TASK ITEM
The records below are to be transcribed in full, exactly as given.

============

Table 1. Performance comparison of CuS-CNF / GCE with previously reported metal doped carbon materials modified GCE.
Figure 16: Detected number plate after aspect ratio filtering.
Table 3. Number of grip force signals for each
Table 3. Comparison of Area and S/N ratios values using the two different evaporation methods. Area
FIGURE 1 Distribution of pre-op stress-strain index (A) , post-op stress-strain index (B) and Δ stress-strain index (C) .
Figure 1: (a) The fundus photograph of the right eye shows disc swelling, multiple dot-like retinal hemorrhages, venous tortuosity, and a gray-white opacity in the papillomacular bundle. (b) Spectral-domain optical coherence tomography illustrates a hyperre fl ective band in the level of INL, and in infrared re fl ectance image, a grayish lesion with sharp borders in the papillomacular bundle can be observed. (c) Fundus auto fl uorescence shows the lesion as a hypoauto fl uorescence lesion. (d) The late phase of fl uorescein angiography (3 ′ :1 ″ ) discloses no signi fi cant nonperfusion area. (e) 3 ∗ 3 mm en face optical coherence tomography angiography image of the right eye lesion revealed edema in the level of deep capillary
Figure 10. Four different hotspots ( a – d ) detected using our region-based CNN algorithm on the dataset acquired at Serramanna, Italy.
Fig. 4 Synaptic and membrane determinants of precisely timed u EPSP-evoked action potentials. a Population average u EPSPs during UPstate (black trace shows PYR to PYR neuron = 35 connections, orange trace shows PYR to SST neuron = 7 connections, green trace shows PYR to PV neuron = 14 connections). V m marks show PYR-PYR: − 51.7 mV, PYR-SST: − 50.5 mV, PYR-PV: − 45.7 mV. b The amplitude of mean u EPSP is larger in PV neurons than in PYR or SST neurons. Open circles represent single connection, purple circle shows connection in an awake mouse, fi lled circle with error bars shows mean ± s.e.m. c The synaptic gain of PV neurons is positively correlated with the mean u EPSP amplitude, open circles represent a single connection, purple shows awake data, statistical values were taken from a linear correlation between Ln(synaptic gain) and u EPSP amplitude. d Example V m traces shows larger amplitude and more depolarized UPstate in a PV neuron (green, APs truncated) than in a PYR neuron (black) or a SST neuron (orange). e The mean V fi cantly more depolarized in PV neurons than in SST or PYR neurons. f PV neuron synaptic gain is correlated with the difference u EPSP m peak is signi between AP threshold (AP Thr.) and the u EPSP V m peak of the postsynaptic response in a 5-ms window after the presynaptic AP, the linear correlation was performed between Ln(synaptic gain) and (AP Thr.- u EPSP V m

============

RESPONSE TO THIS EXERCISE
Table 1. Performance comparison of CuS-CNF / GCE with previously reported metal doped carbon materials modified GCE.
Figure 16: Detected number plate after aspect ratio filtering.
Table 3. Number of grip force signals for each
Table 3. Comparison of Area and S/N ratios values using the two different evaporation methods. Area
FIGURE 1 Distribution of pre-op stress-strain index (A) , post-op stress-strain index (B) and Δ stress-strain index (C) .
Figure 1: (a) The fundus photograph of the right eye shows disc swelling, multiple dot-like retinal hemorrhages, venous tortuosity, and a gray-white opacity in the papillomacular bundle. (b) Spectral-domain optical coherence tomography illustrates a hyperre fl ective band in the level of INL, and in infrared re fl ectance image, a grayish lesion with sharp borders in the papillomacular bundle can be observed. (c) Fundus auto fl uorescence shows the lesion as a hypoauto fl uorescence lesion. (d) The late phase of fl uorescein angiography (3 ′ :1 ″ ) discloses no signi fi cant nonperfusion area. (e) 3 ∗ 3 mm en face optical coherence tomography angiography image of the right eye lesion revealed edema in the level of deep capillary
Figure 10. Four different hotspots ( a – d ) detected using our region-based CNN algorithm on the dataset acquired at Serramanna, Italy.
Fig. 4 Synaptic and membrane determinants of precisely timed u EPSP-evoked action potentials. a Population average u EPSPs during UPstate (black trace shows PYR to PYR neuron = 35 connections, orange trace shows PYR to SST neuron = 7 connections, green trace shows PYR to PV neuron = 14 connections). V m marks show PYR-PYR: − 51.7 mV, PYR-SST: − 50.5 mV, PYR-PV: − 45.7 mV. b The amplitude of mean u EPSP is larger in PV neurons than in PYR or SST neurons. Open circles represent single connection, purple circle shows connection in an awake mouse, fi lled circle with error bars shows mean ± s.e.m. c The synaptic gain of PV neurons is positively correlated with the mean u EPSP amplitude, open circles represent a single connection, purple shows awake data, statistical values were taken from a linear correlation between Ln(synaptic gain) and u EPSP amplitude. d Example V m traces shows larger amplitude and more depolarized UPstate in a PV neuron (green, APs truncated) than in a PYR neuron (black) or a SST neuron (orange). e The mean V fi cantly more depolarized in PV neurons than in SST or PYR neurons. f PV neuron synaptic gain is correlated with the difference u EPSP m peak is signi between AP threshold (AP Thr.) and the u EPSP V m peak of the postsynaptic response in a 5-ms window after the presynaptic AP, the linear correlation was performed between Ln(synaptic gain) and (AP Thr.- u EPSP V m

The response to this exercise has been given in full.